There is no simple answer and each of our animals, dog or cat, are different but I still believe leaving a cat unattended for days with out someone attending to them is a mistake.
Just my thoughts and of course eveyone does what makes them comfortable. I just would not be comfortable with that plan.


----------



## MissLibby (Aug 6, 2011)

I appreciate everyone's comments and suggestions, and found the different perspectives on cat care and personailities very interesting

I think we will do as Rainheart suggested and have someone let him in and out. I wish we had someone that could just stay at our house, then our dog could stay home too, but we don't have any family nearby and all of our friends are at the point in life where they have families at home. The dog is going to stay with friends that we trade dog sitting with and they will check on the cat and water our plants too (we just had landscaping done and they are taking a lot of water with the heat that we have had here in MN!)


----------



## MissLibby (Aug 6, 2011)

BayBeams said:


> There is no simple answer and each of our animals, dog or cat, are different but I still believe leaving a cat unattended for days with out someone attending to them is a mistake.
> Just my thoughts and of course eveyone does what makes them comfortable. I just would not be comfortable with that plan.

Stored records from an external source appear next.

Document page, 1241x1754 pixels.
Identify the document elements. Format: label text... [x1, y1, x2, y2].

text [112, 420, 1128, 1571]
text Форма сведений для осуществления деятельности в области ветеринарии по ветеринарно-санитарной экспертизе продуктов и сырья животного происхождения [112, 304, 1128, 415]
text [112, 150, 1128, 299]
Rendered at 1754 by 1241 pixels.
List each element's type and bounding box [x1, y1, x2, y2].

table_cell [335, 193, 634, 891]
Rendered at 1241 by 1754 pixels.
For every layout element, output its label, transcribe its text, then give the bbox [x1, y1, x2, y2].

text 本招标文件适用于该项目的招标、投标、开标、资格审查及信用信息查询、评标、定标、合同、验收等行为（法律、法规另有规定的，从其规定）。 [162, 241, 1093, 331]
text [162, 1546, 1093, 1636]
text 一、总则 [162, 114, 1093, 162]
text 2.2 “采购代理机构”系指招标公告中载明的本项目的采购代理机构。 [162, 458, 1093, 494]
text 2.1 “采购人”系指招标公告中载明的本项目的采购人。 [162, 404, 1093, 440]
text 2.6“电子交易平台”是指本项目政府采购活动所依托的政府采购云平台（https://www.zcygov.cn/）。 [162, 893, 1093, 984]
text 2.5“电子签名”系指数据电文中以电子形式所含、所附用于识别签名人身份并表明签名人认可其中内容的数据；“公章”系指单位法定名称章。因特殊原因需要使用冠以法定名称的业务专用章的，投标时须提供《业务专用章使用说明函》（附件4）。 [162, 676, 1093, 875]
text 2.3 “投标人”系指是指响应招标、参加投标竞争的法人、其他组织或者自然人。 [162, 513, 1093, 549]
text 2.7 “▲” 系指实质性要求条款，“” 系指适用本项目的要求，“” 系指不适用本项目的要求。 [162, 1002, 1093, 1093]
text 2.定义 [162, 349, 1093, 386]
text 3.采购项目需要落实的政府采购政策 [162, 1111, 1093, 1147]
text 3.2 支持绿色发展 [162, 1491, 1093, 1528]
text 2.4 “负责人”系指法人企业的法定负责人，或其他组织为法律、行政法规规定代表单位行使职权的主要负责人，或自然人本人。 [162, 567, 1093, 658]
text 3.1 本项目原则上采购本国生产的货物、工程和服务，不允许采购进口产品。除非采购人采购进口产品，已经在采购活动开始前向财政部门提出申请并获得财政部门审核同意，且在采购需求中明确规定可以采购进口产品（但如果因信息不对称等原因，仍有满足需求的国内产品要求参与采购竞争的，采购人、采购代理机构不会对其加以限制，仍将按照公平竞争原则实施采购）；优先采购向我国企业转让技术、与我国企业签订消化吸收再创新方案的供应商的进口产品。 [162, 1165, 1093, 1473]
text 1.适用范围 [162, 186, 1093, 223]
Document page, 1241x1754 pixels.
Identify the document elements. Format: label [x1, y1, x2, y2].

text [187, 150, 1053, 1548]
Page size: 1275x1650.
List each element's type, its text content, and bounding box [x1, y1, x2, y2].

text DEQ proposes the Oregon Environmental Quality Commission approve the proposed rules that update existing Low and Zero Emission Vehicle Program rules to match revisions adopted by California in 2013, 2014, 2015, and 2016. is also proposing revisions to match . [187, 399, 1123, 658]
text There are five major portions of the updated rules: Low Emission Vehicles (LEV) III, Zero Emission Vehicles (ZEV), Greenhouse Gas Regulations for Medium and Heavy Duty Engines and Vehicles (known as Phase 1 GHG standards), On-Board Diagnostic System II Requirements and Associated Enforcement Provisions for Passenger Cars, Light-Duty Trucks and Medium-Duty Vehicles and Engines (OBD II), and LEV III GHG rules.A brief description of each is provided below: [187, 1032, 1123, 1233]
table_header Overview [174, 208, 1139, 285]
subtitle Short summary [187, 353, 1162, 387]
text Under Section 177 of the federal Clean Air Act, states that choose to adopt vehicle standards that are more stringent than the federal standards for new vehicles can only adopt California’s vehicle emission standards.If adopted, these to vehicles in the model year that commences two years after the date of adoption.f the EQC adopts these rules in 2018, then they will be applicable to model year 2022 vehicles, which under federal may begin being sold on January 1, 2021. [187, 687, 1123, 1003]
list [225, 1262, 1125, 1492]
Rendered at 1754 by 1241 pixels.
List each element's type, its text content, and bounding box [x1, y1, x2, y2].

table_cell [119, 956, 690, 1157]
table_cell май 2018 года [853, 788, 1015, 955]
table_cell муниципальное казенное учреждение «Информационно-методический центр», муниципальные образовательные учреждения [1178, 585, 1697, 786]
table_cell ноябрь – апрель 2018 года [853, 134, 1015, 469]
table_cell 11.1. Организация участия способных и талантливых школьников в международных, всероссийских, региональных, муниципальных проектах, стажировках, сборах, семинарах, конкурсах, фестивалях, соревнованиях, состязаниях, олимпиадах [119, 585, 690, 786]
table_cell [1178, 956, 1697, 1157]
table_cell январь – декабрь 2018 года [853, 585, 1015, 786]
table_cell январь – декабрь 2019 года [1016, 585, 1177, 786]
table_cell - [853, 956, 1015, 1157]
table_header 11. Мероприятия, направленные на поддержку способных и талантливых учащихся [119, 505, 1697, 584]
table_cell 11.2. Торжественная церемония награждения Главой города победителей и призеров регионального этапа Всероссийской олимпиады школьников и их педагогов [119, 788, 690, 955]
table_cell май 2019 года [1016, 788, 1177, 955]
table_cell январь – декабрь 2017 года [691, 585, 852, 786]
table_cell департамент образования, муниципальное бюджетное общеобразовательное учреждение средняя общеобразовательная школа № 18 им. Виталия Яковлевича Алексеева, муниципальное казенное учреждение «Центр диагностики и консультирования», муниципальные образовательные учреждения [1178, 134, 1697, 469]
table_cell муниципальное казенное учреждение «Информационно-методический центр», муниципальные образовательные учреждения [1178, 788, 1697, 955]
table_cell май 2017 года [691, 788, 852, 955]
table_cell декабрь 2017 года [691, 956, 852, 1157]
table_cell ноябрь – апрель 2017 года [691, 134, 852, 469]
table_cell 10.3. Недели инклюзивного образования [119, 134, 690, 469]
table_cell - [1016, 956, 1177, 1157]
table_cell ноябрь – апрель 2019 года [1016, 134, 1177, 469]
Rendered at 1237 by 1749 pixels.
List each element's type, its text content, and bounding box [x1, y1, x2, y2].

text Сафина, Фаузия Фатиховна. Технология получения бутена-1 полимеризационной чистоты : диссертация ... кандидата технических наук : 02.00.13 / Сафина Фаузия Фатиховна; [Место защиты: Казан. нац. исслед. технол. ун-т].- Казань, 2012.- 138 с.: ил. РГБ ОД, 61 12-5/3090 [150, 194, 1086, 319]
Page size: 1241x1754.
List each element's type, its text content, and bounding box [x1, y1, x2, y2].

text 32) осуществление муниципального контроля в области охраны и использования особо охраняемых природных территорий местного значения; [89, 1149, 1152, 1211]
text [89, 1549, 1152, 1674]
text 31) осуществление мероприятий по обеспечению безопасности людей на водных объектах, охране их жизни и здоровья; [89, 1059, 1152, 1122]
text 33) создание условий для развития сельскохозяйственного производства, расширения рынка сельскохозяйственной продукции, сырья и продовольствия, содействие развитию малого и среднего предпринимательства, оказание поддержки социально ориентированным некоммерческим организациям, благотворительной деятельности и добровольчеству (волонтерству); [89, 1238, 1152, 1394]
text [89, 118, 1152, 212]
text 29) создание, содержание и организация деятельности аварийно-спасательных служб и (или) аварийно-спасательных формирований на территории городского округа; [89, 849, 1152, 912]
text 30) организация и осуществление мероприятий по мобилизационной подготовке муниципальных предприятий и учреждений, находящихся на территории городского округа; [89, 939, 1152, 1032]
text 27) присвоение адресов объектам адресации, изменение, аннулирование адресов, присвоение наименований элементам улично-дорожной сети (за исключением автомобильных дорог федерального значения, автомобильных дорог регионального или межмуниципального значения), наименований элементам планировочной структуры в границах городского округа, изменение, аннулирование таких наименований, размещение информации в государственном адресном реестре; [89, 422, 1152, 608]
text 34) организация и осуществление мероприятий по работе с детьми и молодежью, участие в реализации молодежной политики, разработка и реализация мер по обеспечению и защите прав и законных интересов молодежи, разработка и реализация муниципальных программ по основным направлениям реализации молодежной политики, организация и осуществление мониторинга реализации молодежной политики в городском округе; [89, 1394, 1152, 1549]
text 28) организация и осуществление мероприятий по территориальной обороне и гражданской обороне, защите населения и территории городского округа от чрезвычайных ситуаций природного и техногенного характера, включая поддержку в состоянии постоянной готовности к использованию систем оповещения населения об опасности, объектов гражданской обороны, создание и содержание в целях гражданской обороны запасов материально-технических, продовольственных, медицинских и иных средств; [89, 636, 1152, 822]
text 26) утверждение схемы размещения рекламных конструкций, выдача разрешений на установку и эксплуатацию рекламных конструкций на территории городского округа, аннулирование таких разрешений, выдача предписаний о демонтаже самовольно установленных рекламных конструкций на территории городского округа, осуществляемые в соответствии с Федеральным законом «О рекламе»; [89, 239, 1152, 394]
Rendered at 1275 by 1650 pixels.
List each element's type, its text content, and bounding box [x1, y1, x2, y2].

I guess I did not make myself clear. We would have someone checking on him every other day whether we leave him inside or outside (this has now changed to daily after some discussion and the need to have our plants watered daily). I don't know about other peoples cats, but this guy needs some love every day or he gets very squirrelly! Unfortunatley he gets very squirrelly if he can't get outside every day too.


----------



## MikaTallulah (Jul 19, 2006)

My cats stay at home but go to my parents house if is going to be more than a few days and a neighbor taking care of them from across the street. The neighbor and her daughter have been doing it since 1999 when my parents moved in. They adore cats but can't have any since the husband is allergic. The cats are always a pound or 2 heavier when we get back. Mika will watch them from a far but Tallulah will be right underfoot.


----------